|Publication number||US6945798 B2|
|Application number||US 10/426,477|
|Publication date||Sep 20, 2005|
|Filing date||Apr 30, 2003|
|Priority date||Apr 30, 2003|
|Also published as||CN1571221A, CN100477400C, US20040219808|
|Publication number||10426477, 426477, US 6945798 B2, US 6945798B2, US-B2-6945798, US6945798 B2, US6945798B2|
|Inventors||Justin Shane McClellan, Troy Conner, Peter Paul Wilson, Attalee S. Taylor, Brett Charles Miller, Matthew Richard McAlonis, John Bossert Brown, Richard Elof Hamner|
|Original Assignee||Tyco Electronics Corporation|
|Export Citation||BiBTeX, EndNote, RefMan|
|Patent Citations (11), Referenced by (9), Classifications (9), Legal Events (5)|
|External Links: USPTO, USPTO Assignment, Espacenet|
The present invention relates generally to electrical sockets, and, more particularly, to electrical sockets that receive reinforced corners.

Chart analysis data

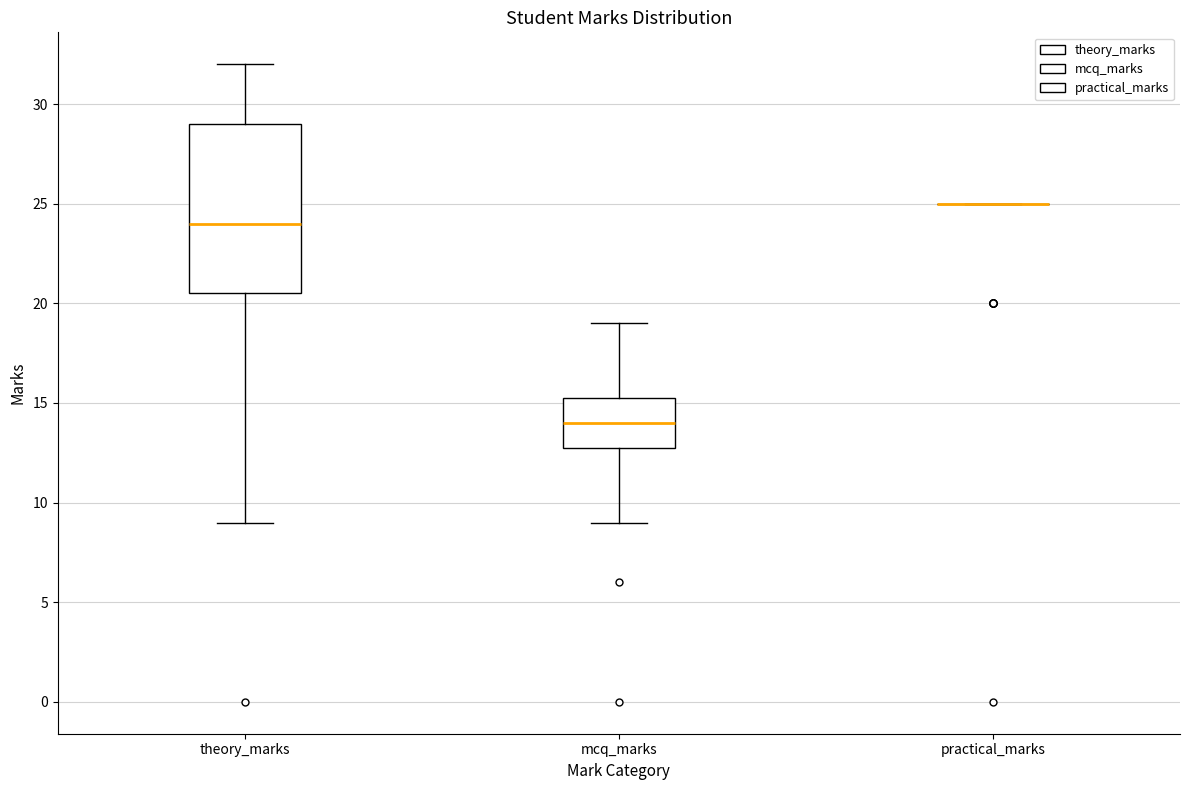

Reading left to right, transcribe this box plot: for each box, give where its median line is, the range the box spans, and where its two whiskers end, as read against the y-axis. The values are not printed on the chart, so give them approximately, as read against the axis.

theory_marks: median 24.0, box 20.5 to 29.0, whiskers 9.0 to 32.0
mcq_marks: median 14.0, box 13.0 to 15.5, whiskers 9.0 to 19.0
practical_marks: box collapsed to a line at 25.0, whiskers 25.0 to 25.0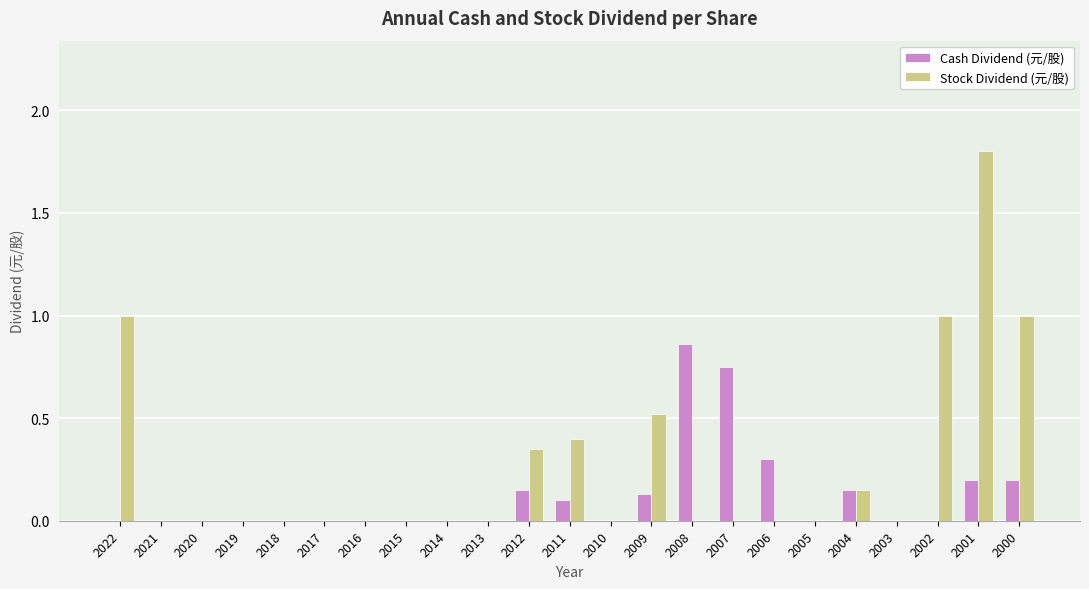

What is the sum of all Cash Dividend (元/股) values?

2.8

## QUESTIONS TO ANSWER
1: According to the patent page on electrical sockets, what company is listed as the original assignee?
2: Extend the patent page on electrical sockets past its final sentence.
These lines stand apart from the patent page and are separate material.

## RESULTS BY TASK
1: Tyco Electronics Corporation

2:
In some types of electronic packaging, electrical sockets are provided that are surface mounted to a printed circuit board. For example, land grid array (“LGA”) and ball grid array (“BGA”) packaging include socket structures surface mounted to printed circuit boards including a matrix of corresponding surface mounted flat pad structures upon each of which is deposited a small quantity of solder. To mount the socket structure to the circuit board, the socket is typically placed on an appropriate side of the circuit board, using a high accuracy “pick and place” machine, in a manner such that the solder lead portions of the socket contact a number of flat, surface mounted solder pads on the board. Once the socket is located on the board, the board is heated, causing the solder to melt, thereby fusing the corresponding surfaces together and yielding a strong mechanical and electrical connection when cooled.
Even slight nonplanarities in either or both of the circuit board and surface mounted electronic packages tend to compromise the electrical connections of the electronic package to the board. Consequently, nonplanarities of the board or the electronic package tend to significantly increase the probability of having to rework a significant portion of the fabricated circuit board/electronic package assemblies, thereby undesirably increasing assembly and reducing yield.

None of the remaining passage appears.